L’idée des trois parties du temps est une scission de la conscience ; quand les cellules de certains animaux sont parvenues à tout leur accroissement possible, elles se divisent en deux par scissiparité. Il y a quelque chose d’analogue dans la génération du temps.

Comment se fait cette division des moments du temps dans la conscience primitive ? Selon nous, elle a lieu par la division même du pâtir et de l’agir. Quand nous éprouvons une douleur et réagissons pour l’écarter, nous commençons à couper le temps en deux, en présent et en futur. Cette réaction à l’égard des plaisirs et des peines, quand elle devient consciente, est l’intention, et selon nous c’est l’intention, spontanée ou réfléchie, qui engendre à la fois les notions de l’espace et du temps. En ce qui concerne l’espace, on a beaucoup reproché aux Anglais d’avoir fait une pétition de principe en prétendant en expliquer l’idée par une simple série d’efforts musculaires et de sensations musculaires, dont nous apprécions l’intensité, la vitesse et la direction. Postuler la « direction », en effet, n’est-ce pas déjà présupposer et postuler l’espace même, qu’il s’agissait d’engendrer dans notre esprit ? Mais, si le mot de direction est en effet assez malheureux, on peut y substituer celui d’intention. L’intention ne présuppose pas l’idée de l’espace ; elle ne suppose que des images de sensations agréables ou pénibles et des efforts moteurs pour réaliser les premières ou se dérober aux secondes.

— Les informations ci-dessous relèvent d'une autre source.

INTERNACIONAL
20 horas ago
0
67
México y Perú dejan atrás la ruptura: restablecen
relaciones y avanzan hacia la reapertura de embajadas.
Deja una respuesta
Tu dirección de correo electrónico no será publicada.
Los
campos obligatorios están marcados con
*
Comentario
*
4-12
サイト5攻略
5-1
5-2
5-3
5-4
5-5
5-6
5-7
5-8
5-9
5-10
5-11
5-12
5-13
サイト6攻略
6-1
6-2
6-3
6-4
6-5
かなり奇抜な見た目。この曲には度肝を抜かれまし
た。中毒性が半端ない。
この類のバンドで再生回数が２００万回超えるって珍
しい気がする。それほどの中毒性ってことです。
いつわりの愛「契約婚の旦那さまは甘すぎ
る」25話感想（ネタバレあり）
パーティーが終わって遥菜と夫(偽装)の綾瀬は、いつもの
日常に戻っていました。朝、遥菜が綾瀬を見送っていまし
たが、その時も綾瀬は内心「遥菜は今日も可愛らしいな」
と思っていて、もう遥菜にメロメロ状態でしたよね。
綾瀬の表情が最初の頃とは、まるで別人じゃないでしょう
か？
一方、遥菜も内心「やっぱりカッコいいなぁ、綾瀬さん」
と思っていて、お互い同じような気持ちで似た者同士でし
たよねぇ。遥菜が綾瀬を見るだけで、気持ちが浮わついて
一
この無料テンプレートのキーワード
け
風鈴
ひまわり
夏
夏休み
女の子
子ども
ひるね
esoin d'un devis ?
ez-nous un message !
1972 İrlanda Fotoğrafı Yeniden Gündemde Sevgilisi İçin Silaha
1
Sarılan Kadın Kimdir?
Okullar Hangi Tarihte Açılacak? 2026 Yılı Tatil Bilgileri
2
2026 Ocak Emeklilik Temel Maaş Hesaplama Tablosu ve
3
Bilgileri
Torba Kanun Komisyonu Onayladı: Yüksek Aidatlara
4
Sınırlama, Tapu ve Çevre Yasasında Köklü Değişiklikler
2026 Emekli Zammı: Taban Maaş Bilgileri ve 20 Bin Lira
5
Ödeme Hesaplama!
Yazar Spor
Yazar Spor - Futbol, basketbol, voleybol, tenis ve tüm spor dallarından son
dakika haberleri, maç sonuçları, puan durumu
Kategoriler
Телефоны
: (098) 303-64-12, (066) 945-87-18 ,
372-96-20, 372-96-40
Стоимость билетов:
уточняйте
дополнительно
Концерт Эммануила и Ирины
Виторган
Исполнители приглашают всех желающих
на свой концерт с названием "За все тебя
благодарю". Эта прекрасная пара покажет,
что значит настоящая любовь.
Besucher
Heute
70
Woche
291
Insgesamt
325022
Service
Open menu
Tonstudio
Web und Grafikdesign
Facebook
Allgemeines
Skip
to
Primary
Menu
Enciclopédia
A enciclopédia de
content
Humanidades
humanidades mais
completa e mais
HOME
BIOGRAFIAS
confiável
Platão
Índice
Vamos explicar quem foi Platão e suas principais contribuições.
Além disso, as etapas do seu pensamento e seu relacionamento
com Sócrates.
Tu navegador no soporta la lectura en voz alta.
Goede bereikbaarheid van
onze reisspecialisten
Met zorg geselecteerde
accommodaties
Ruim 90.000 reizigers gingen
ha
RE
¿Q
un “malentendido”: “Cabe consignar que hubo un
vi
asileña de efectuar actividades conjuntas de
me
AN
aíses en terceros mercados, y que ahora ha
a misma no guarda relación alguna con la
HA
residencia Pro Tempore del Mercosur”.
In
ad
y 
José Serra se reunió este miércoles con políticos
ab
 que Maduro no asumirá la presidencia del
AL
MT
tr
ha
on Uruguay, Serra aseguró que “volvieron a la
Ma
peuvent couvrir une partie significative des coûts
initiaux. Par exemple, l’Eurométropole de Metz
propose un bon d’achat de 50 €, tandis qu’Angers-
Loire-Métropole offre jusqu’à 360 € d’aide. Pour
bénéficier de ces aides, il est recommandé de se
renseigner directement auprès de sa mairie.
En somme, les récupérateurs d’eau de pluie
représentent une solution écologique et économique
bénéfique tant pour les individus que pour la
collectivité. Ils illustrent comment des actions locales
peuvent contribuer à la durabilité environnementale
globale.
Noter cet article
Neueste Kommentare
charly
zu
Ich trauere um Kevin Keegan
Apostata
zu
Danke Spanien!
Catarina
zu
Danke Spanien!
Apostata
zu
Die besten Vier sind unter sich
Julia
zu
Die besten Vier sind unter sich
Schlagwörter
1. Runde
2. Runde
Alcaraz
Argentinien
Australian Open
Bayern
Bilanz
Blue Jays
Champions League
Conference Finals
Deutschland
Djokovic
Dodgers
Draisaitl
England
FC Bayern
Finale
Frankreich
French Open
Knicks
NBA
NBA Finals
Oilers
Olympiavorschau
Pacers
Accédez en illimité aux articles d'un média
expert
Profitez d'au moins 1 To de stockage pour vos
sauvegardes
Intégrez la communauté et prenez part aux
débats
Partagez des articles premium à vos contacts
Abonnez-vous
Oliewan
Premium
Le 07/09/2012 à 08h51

L’animal qui se représente sa proie, ou même qui la voit, n’a pas besoin de penser l’espace ni la direction pour avoir l’intention de l’avaler et pour commencer les efforts moteurs nécessaires. Direction, à l’origine, c’est simplement intention, c’est-à-dire image d’un plaisir ou d’une peine et des circonstances concomitantes, puis innervation motrice. De l’intention, peu à peu consciente de soi et de ses efforts, sortira la direction proprement dite et avec elle l’étendue.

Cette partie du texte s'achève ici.